### What is required
Begin with the first line of the entries below. Copy each line exactly, stopping after the one that contains "mouse_move(813, 285)".

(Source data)
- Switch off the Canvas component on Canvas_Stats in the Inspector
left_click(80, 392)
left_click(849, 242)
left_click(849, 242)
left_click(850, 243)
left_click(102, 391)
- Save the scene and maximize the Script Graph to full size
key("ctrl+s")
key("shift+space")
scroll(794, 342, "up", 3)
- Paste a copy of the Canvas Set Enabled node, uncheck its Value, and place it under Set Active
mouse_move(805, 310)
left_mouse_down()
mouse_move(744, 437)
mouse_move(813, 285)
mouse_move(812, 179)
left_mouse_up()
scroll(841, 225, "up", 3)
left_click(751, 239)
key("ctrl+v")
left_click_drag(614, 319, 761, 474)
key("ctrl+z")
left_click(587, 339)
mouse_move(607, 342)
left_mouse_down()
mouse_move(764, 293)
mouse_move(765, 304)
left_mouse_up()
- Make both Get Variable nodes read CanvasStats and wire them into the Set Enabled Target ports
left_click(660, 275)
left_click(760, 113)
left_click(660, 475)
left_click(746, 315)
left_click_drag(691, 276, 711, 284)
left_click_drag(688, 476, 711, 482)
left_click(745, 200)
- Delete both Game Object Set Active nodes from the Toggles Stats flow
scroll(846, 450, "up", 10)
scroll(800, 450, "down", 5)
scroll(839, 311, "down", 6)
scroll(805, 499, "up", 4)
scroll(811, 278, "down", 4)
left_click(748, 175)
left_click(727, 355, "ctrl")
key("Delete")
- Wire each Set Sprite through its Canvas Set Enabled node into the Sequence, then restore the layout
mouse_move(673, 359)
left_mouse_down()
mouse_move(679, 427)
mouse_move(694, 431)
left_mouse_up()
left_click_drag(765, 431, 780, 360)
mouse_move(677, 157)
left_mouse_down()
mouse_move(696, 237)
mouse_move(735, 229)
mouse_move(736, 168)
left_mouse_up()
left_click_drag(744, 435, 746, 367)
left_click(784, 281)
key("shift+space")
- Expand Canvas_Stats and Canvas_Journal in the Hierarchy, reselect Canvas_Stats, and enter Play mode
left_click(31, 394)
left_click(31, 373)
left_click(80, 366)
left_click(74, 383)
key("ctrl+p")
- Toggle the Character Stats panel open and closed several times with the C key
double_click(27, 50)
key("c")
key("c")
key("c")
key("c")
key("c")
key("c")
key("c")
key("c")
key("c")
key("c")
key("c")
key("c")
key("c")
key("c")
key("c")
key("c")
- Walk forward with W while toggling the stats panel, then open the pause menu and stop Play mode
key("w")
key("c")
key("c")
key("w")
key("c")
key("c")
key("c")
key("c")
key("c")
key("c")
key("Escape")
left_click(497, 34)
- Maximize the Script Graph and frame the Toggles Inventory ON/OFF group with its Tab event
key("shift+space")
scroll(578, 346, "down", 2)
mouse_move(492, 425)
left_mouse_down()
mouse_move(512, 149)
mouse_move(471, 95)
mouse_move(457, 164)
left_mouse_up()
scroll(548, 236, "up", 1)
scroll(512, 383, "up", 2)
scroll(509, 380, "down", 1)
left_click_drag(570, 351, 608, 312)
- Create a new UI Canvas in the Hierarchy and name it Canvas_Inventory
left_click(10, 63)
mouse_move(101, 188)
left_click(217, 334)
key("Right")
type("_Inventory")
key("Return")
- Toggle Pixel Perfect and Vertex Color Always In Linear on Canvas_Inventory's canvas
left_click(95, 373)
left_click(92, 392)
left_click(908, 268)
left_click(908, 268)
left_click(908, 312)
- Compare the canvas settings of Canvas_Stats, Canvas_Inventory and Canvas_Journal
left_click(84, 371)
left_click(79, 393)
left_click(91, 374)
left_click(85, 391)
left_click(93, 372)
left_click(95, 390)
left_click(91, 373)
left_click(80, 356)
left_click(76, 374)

### Reply to the exercise
- Switch off the Canvas component on Canvas_Stats in the Inspector
left_click(80, 392)
left_click(849, 242)
left_click(849, 242)
left_click(850, 243)
left_click(102, 391)
- Save the scene and maximize the Script Graph to full size
key("ctrl+s")
key("shift+space")
scroll(794, 342, "up", 3)
- Paste a copy of the Canvas Set Enabled node, uncheck its Value, and place it under Set Active
mouse_move(805, 310)
left_mouse_down()
mouse_move(744, 437)
mouse_move(813, 285)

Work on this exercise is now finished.